◆ **Directions**: Exact reproduction of all the data is needed.

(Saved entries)
==*==

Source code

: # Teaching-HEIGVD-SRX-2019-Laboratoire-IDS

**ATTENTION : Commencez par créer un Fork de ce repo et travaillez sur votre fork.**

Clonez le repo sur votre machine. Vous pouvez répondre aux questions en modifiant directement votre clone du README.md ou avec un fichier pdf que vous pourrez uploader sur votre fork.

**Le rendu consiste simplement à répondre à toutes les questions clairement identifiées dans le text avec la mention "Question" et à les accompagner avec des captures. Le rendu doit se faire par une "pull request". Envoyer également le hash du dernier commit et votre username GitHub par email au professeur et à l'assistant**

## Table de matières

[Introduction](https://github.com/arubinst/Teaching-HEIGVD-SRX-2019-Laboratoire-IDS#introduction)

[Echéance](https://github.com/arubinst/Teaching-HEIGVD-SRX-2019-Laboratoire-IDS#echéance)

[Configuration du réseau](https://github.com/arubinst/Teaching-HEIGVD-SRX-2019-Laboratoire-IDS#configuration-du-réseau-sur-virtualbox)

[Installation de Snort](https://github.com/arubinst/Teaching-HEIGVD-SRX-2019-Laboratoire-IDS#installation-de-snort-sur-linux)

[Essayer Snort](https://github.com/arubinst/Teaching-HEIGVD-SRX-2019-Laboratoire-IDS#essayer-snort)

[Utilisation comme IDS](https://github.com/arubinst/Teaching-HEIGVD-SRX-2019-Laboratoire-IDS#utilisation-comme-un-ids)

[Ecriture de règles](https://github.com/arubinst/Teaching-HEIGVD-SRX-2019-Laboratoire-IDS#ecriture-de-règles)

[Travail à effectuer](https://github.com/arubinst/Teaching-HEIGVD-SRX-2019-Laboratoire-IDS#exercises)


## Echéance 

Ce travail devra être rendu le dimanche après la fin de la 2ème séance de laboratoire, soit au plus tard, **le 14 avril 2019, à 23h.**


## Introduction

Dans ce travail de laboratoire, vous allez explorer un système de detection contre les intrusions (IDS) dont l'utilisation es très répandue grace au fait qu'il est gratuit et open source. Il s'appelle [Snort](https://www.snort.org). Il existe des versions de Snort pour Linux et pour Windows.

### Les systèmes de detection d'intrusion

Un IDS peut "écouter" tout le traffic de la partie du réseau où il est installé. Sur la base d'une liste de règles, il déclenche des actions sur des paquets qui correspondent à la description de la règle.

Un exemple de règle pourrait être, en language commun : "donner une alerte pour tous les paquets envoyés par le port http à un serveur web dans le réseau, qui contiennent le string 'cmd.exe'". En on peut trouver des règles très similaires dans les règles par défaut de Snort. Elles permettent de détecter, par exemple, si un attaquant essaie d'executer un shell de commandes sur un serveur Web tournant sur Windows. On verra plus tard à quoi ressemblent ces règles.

==*==

◆ **Problem solution**:
Source code

: # Teaching-HEIGVD-SRX-2019-Laboratoire-IDS

**ATTENTION : Commencez par créer un Fork de ce repo et travaillez sur votre fork.**

Clonez le repo sur votre machine. Vous pouvez répondre aux questions en modifiant directement votre clone du README.md ou avec un fichier pdf que vous pourrez uploader sur votre fork.

**Le rendu consiste simplement à répondre à toutes les questions clairement identifiées dans le text avec la mention "Question" et à les accompagner avec des captures. Le rendu doit se faire par une "pull request". Envoyer également le hash du dernier commit et votre username GitHub par email au professeur et à l'assistant**

## Table de matières

[Introduction](https://github.com/arubinst/Teaching-HEIGVD-SRX-2019-Laboratoire-IDS#introduction)

[Echéance](https://github.com/arubinst/Teaching-HEIGVD-SRX-2019-Laboratoire-IDS#echéance)

[Configuration du réseau](https://github.com/arubinst/Teaching-HEIGVD-SRX-2019-Laboratoire-IDS#configuration-du-réseau-sur-virtualbox)

[Installation de Snort](https://github.com/arubinst/Teaching-HEIGVD-SRX-2019-Laboratoire-IDS#installation-de-snort-sur-linux)

[Essayer Snort](https://github.com/arubinst/Teaching-HEIGVD-SRX-2019-Laboratoire-IDS#essayer-snort)

[Utilisation comme IDS](https://github.com/arubinst/Teaching-HEIGVD-SRX-2019-Laboratoire-IDS#utilisation-comme-un-ids)

[Ecriture de règles](https://github.com/arubinst/Teaching-HEIGVD-SRX-2019-Laboratoire-IDS#ecriture-de-règles)

[Travail à effectuer](https://github.com/arubinst/Teaching-HEIGVD-SRX-2019-Laboratoire-IDS#exercises)


## Echéance 

Ce travail devra être rendu le dimanche après la fin de la 2ème séance de laboratoire, soit au plus tard, **le 14 avril 2019, à 23h.**


## Introduction

Dans ce travail de laboratoire, vous allez explorer un système de detection contre les intrusions (IDS) dont l'utilisation es très répandue grace au fait qu'il est gratuit et open source. Il s'appelle [Snort](https://www.snort.org). Il existe des versions de Snort pour Linux et pour Windows.

### Les systèmes de detection d'intrusion

Un IDS peut "écouter" tout le traffic de la partie du réseau où il est installé. Sur la base d'une liste de règles, il déclenche des actions sur des paquets qui correspondent à la description de la règle.

Un exemple de règle pourrait être, en language commun : "donner une alerte pour tous les paquets envoyés par le port http à un serveur web dans le réseau, qui contiennent le string 'cmd.exe'". En on peut trouver des règles très similaires dans les règles par défaut de Snort. Elles permettent de détecter, par exemple, si un attaquant essaie d'executer un shell de commandes sur un serveur Web tournant sur Windows. On verra plus tard à quoi ressemblent ces règles.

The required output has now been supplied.